Broadcom Inc. (NASDAQ:AVGO) tumbled as much as 15% intraday Thursday before closing down 12.59% after in-line AI guidance failed to clear sky-high Street expectations.

For long-term holders, history says panic is the wrong instinct.

Thursday’s slide stopped just short of a level that, historically, has been a gift. Going back through Broadcom’s entire trading record, the stock has closed down more than 15% in a single session three times — and every one turned into a generational entry point on a six-to-twelve-month view.

Broadcom’s Historical Daily Crashes Were Rare Moments

The first two struck during the March 2020 COVID meltdown.

On March 16, 2020, AVGO cratered 19.91%; two sessions later, on March 18, it dropped another 15.86%.

The third came on January 27, 2025, when the DeepSeek R1 shock triggered a 17.40% wipeout across AI hardware names including Nvidia Corp. (NASDAQ:NVDA) and Advanced Micro Devices Inc. (NASDAQ:AMD).

The Buy-The-Dip Opportunity Was Staggering

What followed each crash was a violent recovery.

Across the three events, AVGO returned an average of 85.19% over the following six months and 132.02% over the following year — with a 100% win rate at both horizons.

Even the single worst outcome of the three still delivered 45.6% at six months and 64.64% at one year.

The catch is patience.

The DeepSeek crash kept bleeding for a quarter — AVGO was still down 2.14% a month later and 4.78% after three months, with a peak drawdown near 42% before it turned.
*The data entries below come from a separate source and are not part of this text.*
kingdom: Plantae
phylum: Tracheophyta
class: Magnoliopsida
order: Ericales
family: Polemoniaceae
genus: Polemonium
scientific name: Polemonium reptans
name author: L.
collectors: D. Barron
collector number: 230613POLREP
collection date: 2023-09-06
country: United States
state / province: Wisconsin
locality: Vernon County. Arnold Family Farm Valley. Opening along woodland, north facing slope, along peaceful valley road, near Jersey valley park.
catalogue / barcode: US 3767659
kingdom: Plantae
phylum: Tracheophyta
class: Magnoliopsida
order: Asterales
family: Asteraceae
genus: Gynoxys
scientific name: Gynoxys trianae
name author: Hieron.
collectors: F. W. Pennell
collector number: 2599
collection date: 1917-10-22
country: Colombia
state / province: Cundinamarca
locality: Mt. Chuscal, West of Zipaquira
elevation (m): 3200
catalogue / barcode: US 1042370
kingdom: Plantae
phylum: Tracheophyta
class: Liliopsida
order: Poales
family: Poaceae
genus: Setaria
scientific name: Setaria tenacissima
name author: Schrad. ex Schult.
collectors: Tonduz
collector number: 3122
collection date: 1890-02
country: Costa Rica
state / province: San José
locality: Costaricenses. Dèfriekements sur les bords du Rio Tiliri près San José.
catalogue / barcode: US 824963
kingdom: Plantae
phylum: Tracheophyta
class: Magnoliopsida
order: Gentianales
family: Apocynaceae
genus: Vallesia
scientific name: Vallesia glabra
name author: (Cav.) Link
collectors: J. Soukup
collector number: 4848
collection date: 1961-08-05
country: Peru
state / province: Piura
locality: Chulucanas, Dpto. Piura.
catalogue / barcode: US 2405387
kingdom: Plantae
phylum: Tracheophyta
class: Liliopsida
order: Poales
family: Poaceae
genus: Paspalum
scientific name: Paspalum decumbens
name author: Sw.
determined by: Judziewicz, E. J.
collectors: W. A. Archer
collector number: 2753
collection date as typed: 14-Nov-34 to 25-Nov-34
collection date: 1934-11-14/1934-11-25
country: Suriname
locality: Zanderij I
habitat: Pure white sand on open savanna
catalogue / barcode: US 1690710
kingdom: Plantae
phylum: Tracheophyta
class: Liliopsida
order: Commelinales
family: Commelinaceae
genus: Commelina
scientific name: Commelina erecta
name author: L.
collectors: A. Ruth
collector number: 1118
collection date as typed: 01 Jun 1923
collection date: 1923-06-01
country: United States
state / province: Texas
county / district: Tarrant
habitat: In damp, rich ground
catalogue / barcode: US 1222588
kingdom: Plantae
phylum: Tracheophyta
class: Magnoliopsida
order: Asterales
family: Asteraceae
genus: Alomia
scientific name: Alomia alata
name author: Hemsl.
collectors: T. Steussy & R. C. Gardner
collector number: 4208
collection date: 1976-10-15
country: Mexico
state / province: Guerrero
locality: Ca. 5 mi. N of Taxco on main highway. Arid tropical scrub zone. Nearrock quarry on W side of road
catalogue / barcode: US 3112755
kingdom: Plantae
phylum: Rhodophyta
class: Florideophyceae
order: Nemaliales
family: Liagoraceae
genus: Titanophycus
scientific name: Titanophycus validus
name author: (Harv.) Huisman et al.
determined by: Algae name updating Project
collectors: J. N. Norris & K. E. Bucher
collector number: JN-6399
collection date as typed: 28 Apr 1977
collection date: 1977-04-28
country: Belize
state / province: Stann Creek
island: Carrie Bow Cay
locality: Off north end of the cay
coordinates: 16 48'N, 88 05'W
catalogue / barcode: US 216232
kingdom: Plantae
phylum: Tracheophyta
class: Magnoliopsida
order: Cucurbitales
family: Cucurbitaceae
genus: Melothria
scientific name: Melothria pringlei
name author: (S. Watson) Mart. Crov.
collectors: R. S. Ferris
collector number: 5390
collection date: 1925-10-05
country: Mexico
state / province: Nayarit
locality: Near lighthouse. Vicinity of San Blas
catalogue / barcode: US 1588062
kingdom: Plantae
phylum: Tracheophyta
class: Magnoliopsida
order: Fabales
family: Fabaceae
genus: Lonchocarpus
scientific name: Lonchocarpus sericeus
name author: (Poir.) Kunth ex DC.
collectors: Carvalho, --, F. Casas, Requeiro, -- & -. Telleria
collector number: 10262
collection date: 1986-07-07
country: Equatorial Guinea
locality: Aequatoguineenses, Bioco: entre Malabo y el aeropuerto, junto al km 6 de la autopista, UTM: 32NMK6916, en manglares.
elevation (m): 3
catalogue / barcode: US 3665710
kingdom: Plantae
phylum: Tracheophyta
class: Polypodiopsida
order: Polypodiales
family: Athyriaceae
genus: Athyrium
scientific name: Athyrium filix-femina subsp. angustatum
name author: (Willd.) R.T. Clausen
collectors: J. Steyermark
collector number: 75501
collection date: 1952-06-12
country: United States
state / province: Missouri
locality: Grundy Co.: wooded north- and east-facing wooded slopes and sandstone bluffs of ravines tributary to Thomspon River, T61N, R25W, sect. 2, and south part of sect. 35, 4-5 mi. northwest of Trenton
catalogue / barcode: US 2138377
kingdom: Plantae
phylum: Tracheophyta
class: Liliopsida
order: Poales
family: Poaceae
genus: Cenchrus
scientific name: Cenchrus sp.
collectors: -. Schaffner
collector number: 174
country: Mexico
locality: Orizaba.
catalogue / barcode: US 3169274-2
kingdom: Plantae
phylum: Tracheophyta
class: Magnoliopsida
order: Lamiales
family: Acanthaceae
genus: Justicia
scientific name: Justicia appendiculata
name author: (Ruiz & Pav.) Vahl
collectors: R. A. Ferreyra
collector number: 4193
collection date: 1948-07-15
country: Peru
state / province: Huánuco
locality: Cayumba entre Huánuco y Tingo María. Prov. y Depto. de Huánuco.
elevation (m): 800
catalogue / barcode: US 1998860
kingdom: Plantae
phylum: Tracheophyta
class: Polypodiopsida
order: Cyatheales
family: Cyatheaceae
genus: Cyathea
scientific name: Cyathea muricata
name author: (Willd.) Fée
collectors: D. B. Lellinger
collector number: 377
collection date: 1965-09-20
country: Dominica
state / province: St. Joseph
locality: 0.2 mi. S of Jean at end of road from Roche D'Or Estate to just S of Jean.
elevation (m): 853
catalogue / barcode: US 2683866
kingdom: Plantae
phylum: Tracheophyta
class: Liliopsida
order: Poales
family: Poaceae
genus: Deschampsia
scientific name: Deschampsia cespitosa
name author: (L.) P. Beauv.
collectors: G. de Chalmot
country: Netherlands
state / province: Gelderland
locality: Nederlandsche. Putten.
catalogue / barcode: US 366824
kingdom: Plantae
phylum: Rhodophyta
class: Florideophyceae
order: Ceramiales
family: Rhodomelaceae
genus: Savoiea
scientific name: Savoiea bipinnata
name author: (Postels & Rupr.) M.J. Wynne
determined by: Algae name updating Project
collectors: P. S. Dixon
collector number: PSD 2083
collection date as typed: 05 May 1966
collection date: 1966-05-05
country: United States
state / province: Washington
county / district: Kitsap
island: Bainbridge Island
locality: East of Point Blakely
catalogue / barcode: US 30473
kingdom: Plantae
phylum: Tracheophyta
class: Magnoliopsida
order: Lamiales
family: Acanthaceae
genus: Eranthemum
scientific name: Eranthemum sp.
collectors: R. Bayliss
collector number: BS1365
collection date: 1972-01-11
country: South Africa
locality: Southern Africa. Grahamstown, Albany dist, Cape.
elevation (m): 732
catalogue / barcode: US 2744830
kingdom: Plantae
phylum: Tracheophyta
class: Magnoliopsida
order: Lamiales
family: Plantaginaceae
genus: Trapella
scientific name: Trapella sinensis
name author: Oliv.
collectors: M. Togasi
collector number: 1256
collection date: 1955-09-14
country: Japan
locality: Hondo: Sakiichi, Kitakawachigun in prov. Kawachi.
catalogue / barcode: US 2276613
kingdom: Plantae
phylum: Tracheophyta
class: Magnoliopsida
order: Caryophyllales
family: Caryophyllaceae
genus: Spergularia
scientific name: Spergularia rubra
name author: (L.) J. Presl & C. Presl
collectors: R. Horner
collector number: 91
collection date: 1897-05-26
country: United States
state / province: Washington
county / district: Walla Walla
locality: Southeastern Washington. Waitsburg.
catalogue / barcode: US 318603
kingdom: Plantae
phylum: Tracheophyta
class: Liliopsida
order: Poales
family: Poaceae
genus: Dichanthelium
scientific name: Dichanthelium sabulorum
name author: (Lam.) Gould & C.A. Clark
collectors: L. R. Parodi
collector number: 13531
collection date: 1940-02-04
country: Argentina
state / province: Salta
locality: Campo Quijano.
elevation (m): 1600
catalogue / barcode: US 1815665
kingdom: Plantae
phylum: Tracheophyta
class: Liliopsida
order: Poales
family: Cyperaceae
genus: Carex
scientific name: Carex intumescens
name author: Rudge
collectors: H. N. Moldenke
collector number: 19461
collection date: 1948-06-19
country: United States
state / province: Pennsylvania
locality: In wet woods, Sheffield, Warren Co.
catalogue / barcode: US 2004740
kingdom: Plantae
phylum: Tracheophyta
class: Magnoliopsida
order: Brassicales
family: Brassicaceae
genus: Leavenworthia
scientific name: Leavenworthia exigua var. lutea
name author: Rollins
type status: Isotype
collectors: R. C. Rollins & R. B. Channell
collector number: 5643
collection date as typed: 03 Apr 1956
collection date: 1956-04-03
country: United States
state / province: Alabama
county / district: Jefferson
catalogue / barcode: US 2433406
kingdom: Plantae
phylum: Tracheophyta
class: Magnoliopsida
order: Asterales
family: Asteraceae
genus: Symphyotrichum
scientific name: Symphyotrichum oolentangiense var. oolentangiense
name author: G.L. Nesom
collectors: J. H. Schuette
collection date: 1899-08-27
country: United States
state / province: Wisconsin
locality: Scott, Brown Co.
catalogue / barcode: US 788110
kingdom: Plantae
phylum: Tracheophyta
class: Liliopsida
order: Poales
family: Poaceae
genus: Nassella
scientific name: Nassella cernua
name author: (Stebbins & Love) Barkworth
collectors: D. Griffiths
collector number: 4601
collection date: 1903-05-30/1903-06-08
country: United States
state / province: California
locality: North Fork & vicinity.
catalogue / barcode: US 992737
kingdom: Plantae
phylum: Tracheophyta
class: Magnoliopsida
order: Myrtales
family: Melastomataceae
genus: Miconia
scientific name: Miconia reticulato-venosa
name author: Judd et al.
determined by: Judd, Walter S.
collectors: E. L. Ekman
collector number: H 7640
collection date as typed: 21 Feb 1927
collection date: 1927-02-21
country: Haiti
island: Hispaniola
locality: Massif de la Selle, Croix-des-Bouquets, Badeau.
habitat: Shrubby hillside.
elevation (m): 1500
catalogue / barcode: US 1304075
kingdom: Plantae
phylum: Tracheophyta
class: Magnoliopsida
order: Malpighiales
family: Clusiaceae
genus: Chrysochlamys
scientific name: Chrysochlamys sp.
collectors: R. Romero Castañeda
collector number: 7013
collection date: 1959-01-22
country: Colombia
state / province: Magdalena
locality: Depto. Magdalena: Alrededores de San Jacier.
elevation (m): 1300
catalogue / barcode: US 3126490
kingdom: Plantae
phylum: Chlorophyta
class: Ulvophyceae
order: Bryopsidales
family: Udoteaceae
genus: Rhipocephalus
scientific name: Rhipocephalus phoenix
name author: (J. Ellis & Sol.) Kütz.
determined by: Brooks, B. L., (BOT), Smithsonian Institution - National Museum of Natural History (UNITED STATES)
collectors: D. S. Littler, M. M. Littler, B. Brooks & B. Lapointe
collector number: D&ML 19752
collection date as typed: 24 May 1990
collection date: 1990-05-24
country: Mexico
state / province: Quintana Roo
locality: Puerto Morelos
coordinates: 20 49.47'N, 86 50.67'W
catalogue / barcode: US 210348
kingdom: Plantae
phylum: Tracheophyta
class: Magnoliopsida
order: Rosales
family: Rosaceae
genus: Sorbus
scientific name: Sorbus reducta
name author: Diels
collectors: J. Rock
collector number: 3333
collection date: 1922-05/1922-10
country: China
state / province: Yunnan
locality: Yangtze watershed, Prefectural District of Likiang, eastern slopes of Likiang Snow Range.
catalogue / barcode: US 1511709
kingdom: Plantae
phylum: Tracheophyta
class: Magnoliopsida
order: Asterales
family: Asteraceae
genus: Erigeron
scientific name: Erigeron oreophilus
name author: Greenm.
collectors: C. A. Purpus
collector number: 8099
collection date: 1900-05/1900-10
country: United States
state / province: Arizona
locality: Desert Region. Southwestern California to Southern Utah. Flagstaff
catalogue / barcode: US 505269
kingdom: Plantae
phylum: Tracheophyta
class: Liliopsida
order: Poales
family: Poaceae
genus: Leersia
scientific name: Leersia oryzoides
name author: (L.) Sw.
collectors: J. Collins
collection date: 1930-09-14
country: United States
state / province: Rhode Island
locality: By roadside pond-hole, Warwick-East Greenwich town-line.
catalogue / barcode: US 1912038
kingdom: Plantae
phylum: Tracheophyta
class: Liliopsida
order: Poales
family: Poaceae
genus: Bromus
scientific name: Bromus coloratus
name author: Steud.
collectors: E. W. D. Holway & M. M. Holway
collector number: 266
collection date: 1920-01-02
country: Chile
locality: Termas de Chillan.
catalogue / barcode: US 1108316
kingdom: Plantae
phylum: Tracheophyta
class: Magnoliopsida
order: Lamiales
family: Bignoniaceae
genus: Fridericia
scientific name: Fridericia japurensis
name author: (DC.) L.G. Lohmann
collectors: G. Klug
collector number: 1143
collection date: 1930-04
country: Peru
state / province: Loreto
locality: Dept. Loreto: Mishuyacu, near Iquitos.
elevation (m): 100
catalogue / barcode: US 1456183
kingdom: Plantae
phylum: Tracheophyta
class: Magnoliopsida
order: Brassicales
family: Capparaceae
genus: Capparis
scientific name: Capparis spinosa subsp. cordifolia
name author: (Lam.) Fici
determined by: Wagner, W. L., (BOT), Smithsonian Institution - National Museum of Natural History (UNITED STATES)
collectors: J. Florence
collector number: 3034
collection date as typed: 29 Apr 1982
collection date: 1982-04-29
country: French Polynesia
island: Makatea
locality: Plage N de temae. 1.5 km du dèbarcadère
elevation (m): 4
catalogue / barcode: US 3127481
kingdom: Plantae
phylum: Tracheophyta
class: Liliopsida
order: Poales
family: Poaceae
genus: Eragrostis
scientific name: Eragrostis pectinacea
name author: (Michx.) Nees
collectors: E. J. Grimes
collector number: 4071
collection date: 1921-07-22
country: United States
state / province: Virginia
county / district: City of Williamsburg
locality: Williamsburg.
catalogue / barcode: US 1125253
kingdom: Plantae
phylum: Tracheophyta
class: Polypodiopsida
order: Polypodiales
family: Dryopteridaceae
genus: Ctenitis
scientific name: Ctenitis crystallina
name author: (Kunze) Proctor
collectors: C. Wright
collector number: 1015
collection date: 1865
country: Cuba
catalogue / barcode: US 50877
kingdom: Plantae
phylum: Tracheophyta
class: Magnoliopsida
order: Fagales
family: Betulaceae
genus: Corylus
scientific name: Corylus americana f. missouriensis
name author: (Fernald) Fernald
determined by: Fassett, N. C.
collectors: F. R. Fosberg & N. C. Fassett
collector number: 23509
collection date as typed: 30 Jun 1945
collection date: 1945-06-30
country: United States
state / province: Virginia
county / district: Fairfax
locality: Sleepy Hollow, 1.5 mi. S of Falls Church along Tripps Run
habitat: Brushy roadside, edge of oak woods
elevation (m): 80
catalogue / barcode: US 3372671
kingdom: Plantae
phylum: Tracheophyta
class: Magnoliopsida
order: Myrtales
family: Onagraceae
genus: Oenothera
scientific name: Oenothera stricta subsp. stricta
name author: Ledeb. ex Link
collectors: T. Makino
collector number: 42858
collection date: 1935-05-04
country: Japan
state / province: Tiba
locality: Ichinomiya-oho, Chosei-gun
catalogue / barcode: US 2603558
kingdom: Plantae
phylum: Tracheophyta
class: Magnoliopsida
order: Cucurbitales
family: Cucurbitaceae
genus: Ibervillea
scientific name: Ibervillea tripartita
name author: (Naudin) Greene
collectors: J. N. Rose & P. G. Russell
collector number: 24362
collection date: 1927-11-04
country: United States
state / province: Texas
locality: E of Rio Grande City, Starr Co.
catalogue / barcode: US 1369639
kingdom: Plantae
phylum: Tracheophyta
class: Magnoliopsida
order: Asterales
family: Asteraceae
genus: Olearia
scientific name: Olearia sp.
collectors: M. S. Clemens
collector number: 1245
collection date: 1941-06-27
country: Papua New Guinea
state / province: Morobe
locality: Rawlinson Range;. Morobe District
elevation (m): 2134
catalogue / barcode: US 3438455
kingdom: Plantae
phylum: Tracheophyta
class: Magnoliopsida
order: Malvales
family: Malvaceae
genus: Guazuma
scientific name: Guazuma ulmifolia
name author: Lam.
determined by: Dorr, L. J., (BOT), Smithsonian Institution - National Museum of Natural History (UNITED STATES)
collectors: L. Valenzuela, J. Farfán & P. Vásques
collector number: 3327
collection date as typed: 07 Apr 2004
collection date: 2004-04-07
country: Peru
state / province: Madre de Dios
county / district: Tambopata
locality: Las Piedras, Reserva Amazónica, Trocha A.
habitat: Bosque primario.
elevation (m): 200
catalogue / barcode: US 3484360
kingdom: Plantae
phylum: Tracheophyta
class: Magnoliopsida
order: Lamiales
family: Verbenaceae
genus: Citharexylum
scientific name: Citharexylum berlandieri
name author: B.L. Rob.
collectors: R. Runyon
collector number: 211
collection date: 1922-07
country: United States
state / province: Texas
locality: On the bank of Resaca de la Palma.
The COVID-era buyers, by contrast, were up double digits within weeks. The pattern is consistent on the long horizon, not the short one.

DATECATALYST1-DAY MOVEAVG Fwd Return: 1MAVG Fwd Return: 3MAVG Fwd Return: 6MAVG Fwd Return: 1Y
Mar 16, 2020COVID crash-19.91%+37.70%+65.65%+95.67%+154.92%
Mar 18, 2020COVID crash-15.86%+53.86%+89.86%+114.29%+176.49%
Jan 27, 2025DeepSeek shock-17.40%-2.14%-4.78%+45.60%+64.64%
Jun 04, 2026AI guide in-line-12.59%



Average

+29.80%+50.24%+85.19%+132.02%
Data: TradingView

Wall Street Analysts Support Buyers

On Thursday, Goldman Sachs analyst James Schneider reiterated a Buy and lifted his price target to $525 from $500, writing that he would be “aggressive buyers of the stock following a pullback.”

His thesis rests on Goldman’s forecast of roughly $133 billion in Broadcom AI semiconductor revenue for fiscal 2027 — comfortably above the company’s own reiterated target of $100 billion-plus, tied to about 10 gigawatts of datacenter deployments.

BofA Securities analyst Vivek Arya went further, raising his price objective from $450 to $530 while reiterating Buy.

Arya pegged AI growth at roughly 180% year-over-year in FY26 and near 100% in FY27, and read management’s decision not to hike the fiscal-year 2027 AI target as “a sign of conservatism given ongoing supply constraints” rather than weakness.

He sees Broadcom’s earnings power reaching $30-plus per share by 2030, powered by new custom-silicon ramps at Anthropic, Meta, OpenAI and two additional accounts.

He also pushed back on the bear case that Alphabet could in-source its chip work away from Broadcom, arguing the five-year Google TPU agreement keeps Broadcom the program’s main design partner even as customers explore alternatives.

What It Means For Investors

Broadcom’s fundamentals did not break Thursday — expectations did.

Three times before, the market mistook a violent repricing for a broken story, and each time the patient buyer was rewarded, with one-year gains ranging from 65% to 176%.

With two of the Street’s most influential semiconductor analysts raising their targets straight into the selloff, this drop is shaping up to rhyme with those three.